A aquisição de talentos responsáveis por tramas de sucesso como "Pantanal", "Barriga de Aluguel" e "Fera Radical" tinha potencial de ameaçar a hegemonia que a Globo exercia nas novelas desde a falência da Tupi. Diante do perigo iminente, o canal carioca agiu rapidamente e convenceu o trio a rescindir o acordo que havia feito com o Silvio Santos.
Esse cuidado da Globo em manter autores de novela sob longos e generosos contratos foi perdendo força a partir de 2020 quando a emissora não renovou o vínculo com Aguinaldo Silva, nome por trás de fenômenos como "Roque Santeiro", "Vale Tudo", "Tieta" e "Senhora do Destino". Após Aguinaldo Silva, outros criadores com currículo menos extenso também foram dispensados, como Izabel Oliveira ("Cheias de Charme"), Angela Chaves ("Éramos Seis") e a dupla Alessandro Marson e Thereza Falcão ("Novo Mundo").
No fim da semana passada, após ter uma sinopse reprovada para o horário das nove, Gloria Perez engrossou a lista de novelistas que passam a trabalhar por obra para a Globo.
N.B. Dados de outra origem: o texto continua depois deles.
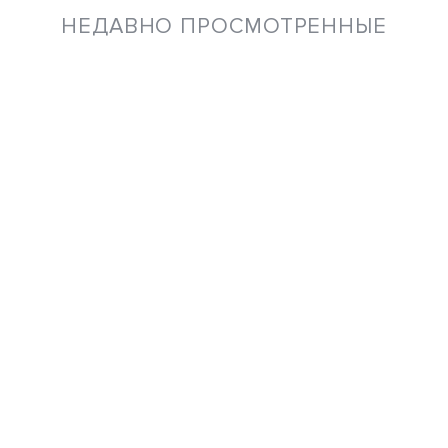
НЕДАВНО ПРОСМОТРЕННЫЕ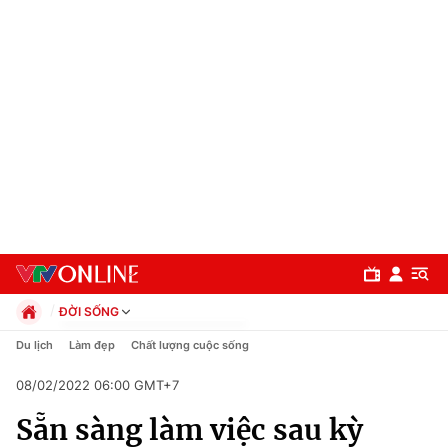
ĐỜI SỐNG
Chính trị
Du lịch
Làm đẹp
Chất lượng cuộc sống
Xã hội
08/02/2022 06:00 GMT+7
Pháp luật
Chuyên mục
Kinh tế
Sẵn sàng làm việc sau kỳ
Thể thao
A decisão é, no mínimo, surpreendente. Afinal, se contarmos as tramas que ela assinou sozinha, apenas duas das dez novelas de sua autoria não tiveram resultados de audiência satisfatórios: o remake de "Pecado Capital" (1998) e "Travessia" (2022).
Desde que escreveu "Barriga de Aluguel" (1990), Gloria acumula não apenas sucessos como também é responsável por ser uma das roteiristas mais preocupadas em inovar na teledramaturgia, trazendo temas e universos inéditos para sua novelas, como a internet em "Explode Coração" (1995), a cultura muçulmana em "O Clone" (2001) e imigração ilegal em "América" (2005).
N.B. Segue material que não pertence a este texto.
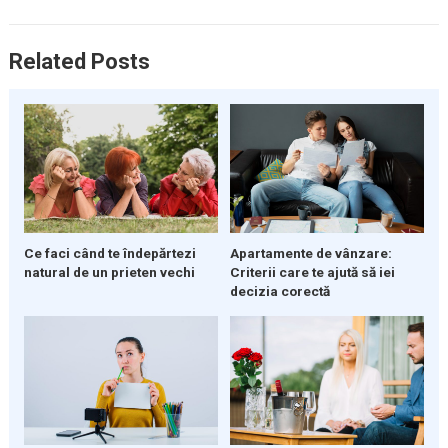
Related Posts
Ce faci când te îndepărtezi
Apartamente de vânzare:
natural de un prieten vechi
Criterii care te ajută să iei
decizia corectă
Dar-se ao luxo de abrir mão do talento de Gloria Perez pode até ter razões financeiras, mas isso só se tornou uma decisão viável porque não há emissoras ou plataforma de streaming que representem uma ameaça real para a hegemonia da Globo nas novelas. Por mais que haja projetos com ótimos resultados, como "Pedaço de Mim" (Netflix) e "Beleza Fatal" (Max), os players que produzem ficção não conseguem fazer frente ao volume da produção da emissora da família Marinho, pois possuem um processo de aprovação e de produção mais lento. Já as TVs abertas, como SBT e Record, parecem que jogaram a toalha quando o assunto é teledramaturgia.
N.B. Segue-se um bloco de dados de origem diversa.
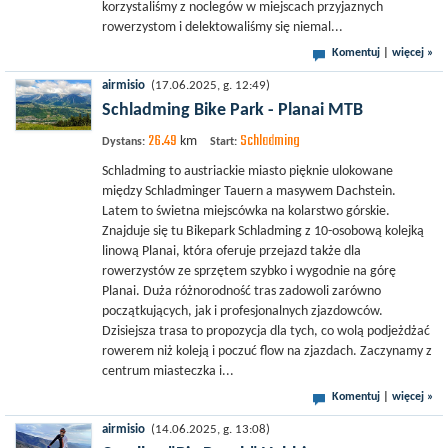
korzystaliśmy z noclegów w miejscach przyjaznych
rowerzystom i delektowaliśmy się niemal...
Komentuj
|
więcej »
airmisio
(17.06.2025, g. 12:49)
Schladming Bike Park - Planai MTB
26.49
Schladming
km
Dystans:
Start:
Schladming to austriackie miasto pięknie ulokowane
między Schladminger Tauern a masywem Dachstein.
Latem to świetna miejscówka na kolarstwo górskie.
Znajduje się tu Bikepark Schladming z 10-osobową kolejką
linową Planai, która oferuje przejazd także dla
rowerzystów ze sprzętem szybko i wygodnie na górę
Planai. Duża różnorodność tras zadowoli zarówno
początkujących, jak i profesjonalnych zjazdowców.
Dzisiejsza trasa to propozycja dla tych, co wolą podjeżdżać
rowerem niż koleją i poczuć flow na zjazdach. Zaczynamy z
centrum miasteczka i...
Komentuj
|
więcej »
airmisio
(14.06.2025, g. 13:08)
A Globo perde muito em não ter mais Gloria Perez entre seus funcionários fixos não só por ser uma escritora criativa e arrojada, mas também por ser uma profissional experiente que poderia ser muito útil na formação de novos autores e colaboradores. Mas quem mais perde nessa história é o telespectador, que não sabe quando poderá acompanhar novamente um folhetim criado por Gloria Perez.